I giornalisti che hanno partecipato a questa inchiesta hanno trasmesso una lunga serie di domande alle autorità cinesi, attraverso le ambasciate e il ministero degli Esteri, chiedendo tra l’altro quanti centri o altre strutture detentive siano rimasti aperti e sotto quali denominazioni, se sia ancora valido l'ordine di «sparare per uccidere», o come sia possibile infliggere condanne fino a 25 anni di prigione per una semplice espressione di fede religiosa, come la partecipazione a una preghiera, senza alcuna violenza. Il governo cinese ha risposto alle 23.30 di ieri, 23 maggio, alla vigilia della pubblicazione degli articoli, attraverso una nota firmata da Liu Pengyu, portavoce dell’ambasciata cinese negli Stati Uniti.

 

Ecco la risposta integrale delle autorità cinesi: «I problemi dello Xinjiang riguardano, in sostanza, la lotta al terrorismo, alla radicalizzazione e al separatismo, non i diritti umani o la religione. Di fronte a una situazione grave e complessa di contrasto al terrorismo, lo Xinjiang ha adottato una serie di misure decisive, forti ed efficaci. Il risultato è che lo Xinjiang da diversi anni non ha più assistito ad alcun caso di violenza terroristica. In anni recenti, è stata diffusa una grande quantità di notizie false sul tema dello Xinjiang. Per avere maggiori informazioni, è possibile consultare le repliche già pubblicate sotto il titolo «Fact check: le bugie sullo Xinjiang a confronto con la verità», accessibili in inglese dal sito Xinhuanet.com oppure al sito dell’ambasciata cinese».
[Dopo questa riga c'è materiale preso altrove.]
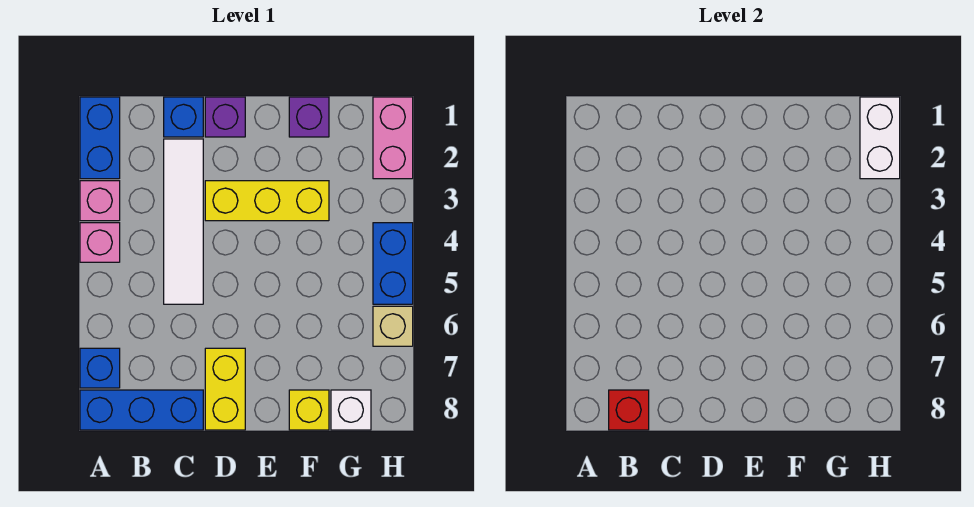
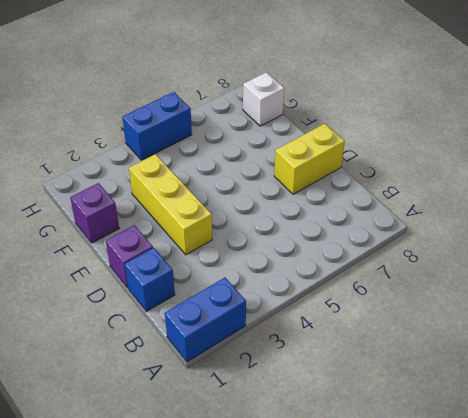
none -> pink brick A3 level 1
none -> pink brick A4 level 1
none -> blue brick A7 level 1

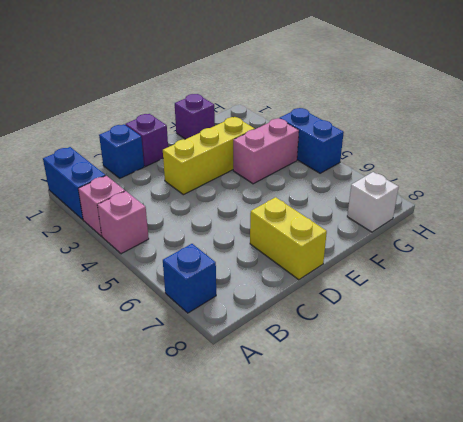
pink brick F4:G4 level 1 -> pink brick H1:H2 level 1
none -> blue brick A8:C8 level 1
none -> white tile C2:C5 level 1
none -> yellow brick F8 level 1

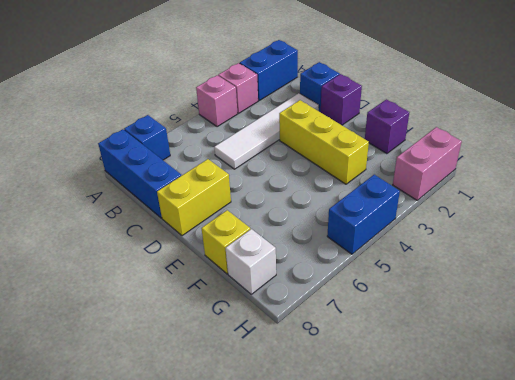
none -> tan brick H6 level 1
none -> red brick B8 level 2
none -> white brick H1:H2 level 2

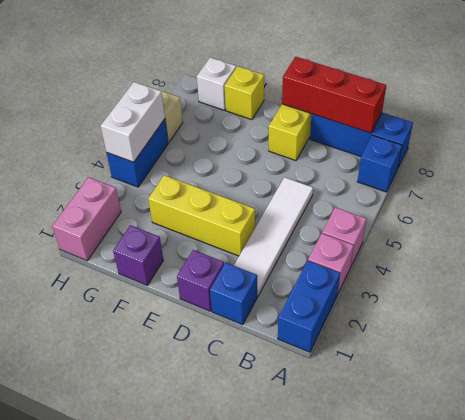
red brick B8:D8 level 2 -> red brick B8 level 2
white brick H4:H5 level 2 -> white brick H1:H2 level 2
Continua la nota di risposta del governo cinese: «La regione dello Xinjiang ora gode di stabilità sociale e armonia, così come di sviluppo economico e prosperità. La popolazione locale sta vivendo una vita sicura, felice e piena di soddisfazioni. Questi sono fatti, che riflettono la realtà della situazione dei diritti umani e amplificano gli effettivi risultati dell’azione politica cinese. Questi fatti sono la più potente risposta a ogni sorta di menzogne e disinformazioni sullo Xinjiang. Con gli sforzi concertati delle genti di tutti i gruppi etnici, noi crediamo che questa regione potrà avere un futuro ancora più luminoso».

 

Le 14 testate che si sono unite in questa inchiesta giornalistica hanno deciso di pubblicare gli articoli lo stesso giorno, martedì 24 maggio, in coincidenza con la visita in Cina dell'Alto Commissario dell'Onu per i diritti umani, Michelle Bachelet, e del suo staff. La missione delle Nazioni Unite, la prima dal 2005, si chiuderà proprio nello Xinjiang.